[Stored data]
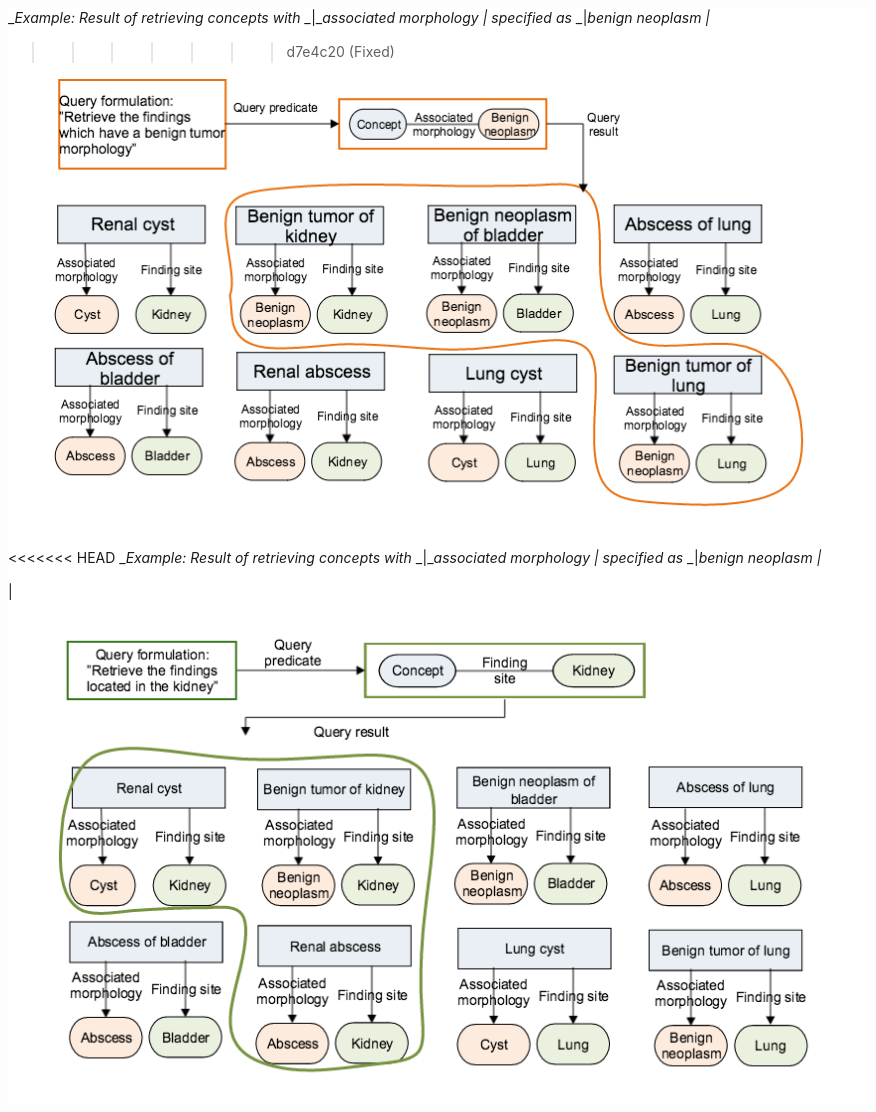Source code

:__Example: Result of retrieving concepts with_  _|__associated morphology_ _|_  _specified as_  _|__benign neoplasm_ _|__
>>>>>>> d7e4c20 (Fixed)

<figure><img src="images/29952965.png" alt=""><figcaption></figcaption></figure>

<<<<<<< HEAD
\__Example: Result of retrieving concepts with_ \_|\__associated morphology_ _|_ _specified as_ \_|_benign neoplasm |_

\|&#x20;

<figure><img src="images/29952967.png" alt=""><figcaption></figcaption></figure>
--
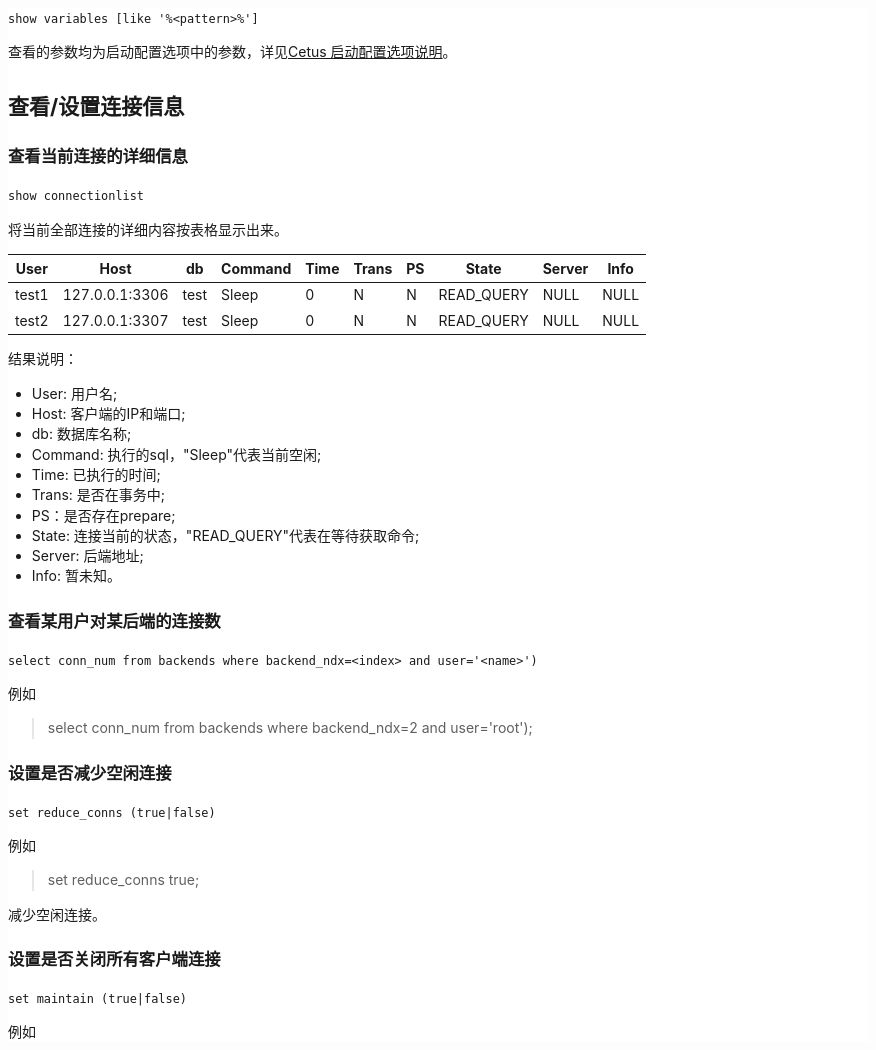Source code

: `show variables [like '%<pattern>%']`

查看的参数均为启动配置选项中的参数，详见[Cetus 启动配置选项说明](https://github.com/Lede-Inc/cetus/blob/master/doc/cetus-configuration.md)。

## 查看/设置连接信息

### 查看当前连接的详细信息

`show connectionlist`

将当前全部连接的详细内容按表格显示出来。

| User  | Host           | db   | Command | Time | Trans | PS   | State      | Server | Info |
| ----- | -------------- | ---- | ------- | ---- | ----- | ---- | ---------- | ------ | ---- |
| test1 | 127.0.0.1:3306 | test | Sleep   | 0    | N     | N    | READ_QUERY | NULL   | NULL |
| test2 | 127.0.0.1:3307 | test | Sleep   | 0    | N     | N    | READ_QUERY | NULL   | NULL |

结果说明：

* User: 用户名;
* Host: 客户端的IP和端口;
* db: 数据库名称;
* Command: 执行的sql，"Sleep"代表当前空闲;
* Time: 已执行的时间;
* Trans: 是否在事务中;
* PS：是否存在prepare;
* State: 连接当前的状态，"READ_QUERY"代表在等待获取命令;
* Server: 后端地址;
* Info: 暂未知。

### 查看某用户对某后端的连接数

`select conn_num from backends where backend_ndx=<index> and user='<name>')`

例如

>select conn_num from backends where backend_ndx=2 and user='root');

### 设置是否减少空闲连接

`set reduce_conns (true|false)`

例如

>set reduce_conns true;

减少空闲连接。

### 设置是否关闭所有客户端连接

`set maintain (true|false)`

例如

EXERCISE PROMPT:
Respond with only the number of lines in the records that include the word "Sleep".

ANSWER FOR THE TASK:
3